On 13/08/14 12:44 PM, Thomas Bächler wrote:
Am 13.08.2014 um 17:29 schrieb Damjan Georgievski:
On 13 August 2014 17:26, Damjan Georgievski <gdamjan@gmail.com> wrote:
yey thanks for CONFIG_USER_NS=y
ahh no, I'm stupid. Checked it on another machine and got excited before hand :/
anyway. is there a reason this is not enabled now? all the mainstream distros hae it enabled now Fedora, RHEL/CentOS 7, Ubuntu and Debian (at least on the backported kernel)
I'd think about it, if the feature wasn't entirely useless. Despite the lack of official documentation, I found a document that described how it worked. After reading that document I concluded that the feature is a huge potential security risk with no actual benefit.
If you give me a valid use case for USER_NS, I might reconsider, but every use case I can imagine is crushed by the limitations of the implementation.
The use case is primarily allowing unprivileged containers, by making it possible to unshare namespaces, enter a chroot and do some mount operations as a regular user.

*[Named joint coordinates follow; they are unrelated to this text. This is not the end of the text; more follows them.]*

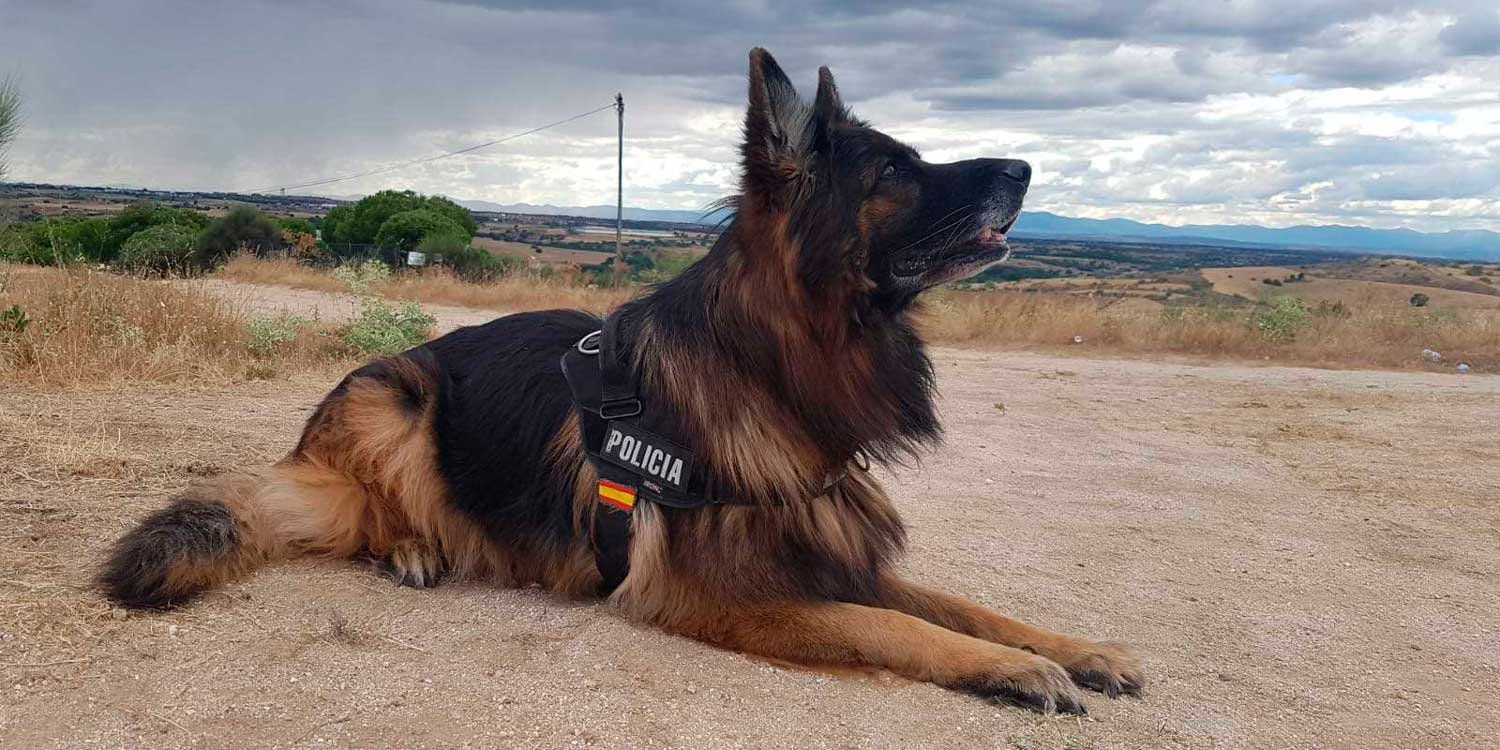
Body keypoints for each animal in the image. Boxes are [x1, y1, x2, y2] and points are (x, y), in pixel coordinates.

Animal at [102, 48, 1134, 714]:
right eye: (893, 169)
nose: (1026, 166)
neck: (768, 362)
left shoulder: (834, 550)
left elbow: (962, 607)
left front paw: (1077, 649)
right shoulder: (723, 595)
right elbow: (894, 630)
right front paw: (1012, 671)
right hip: (397, 398)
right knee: (370, 512)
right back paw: (413, 548)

The systemd user session provides the other half of the picture, which is using control groups as an unprivileged user. The secondary purpose is the quirky uid / gid mapping but I don't really understand the intended use case. It seems way too obscure to ever have it exposed in container implementations and you would need root to do anything interesting with it. It's completely broken from a security POV so enabling it without reverting the patch allowing unprivileged user namespaces isn't sane. The latest vulnerability was disclosed only yesterday: http://www.openwall.com/lists/oss-security/2014/08/12/6 The key patch for Fedora's kernel: http://pkgs.fedoraproject.org/cgit/kernel.git/tree/Revert-userns-Allow-unpri... The same -EPERM return for unprivileged users is also a non-optional part of the grsecurity patch set. AFAICT, it also prevents the class of mounts used in the latest CVE. I might just be misunderstanding how user namespaces are supposed to work.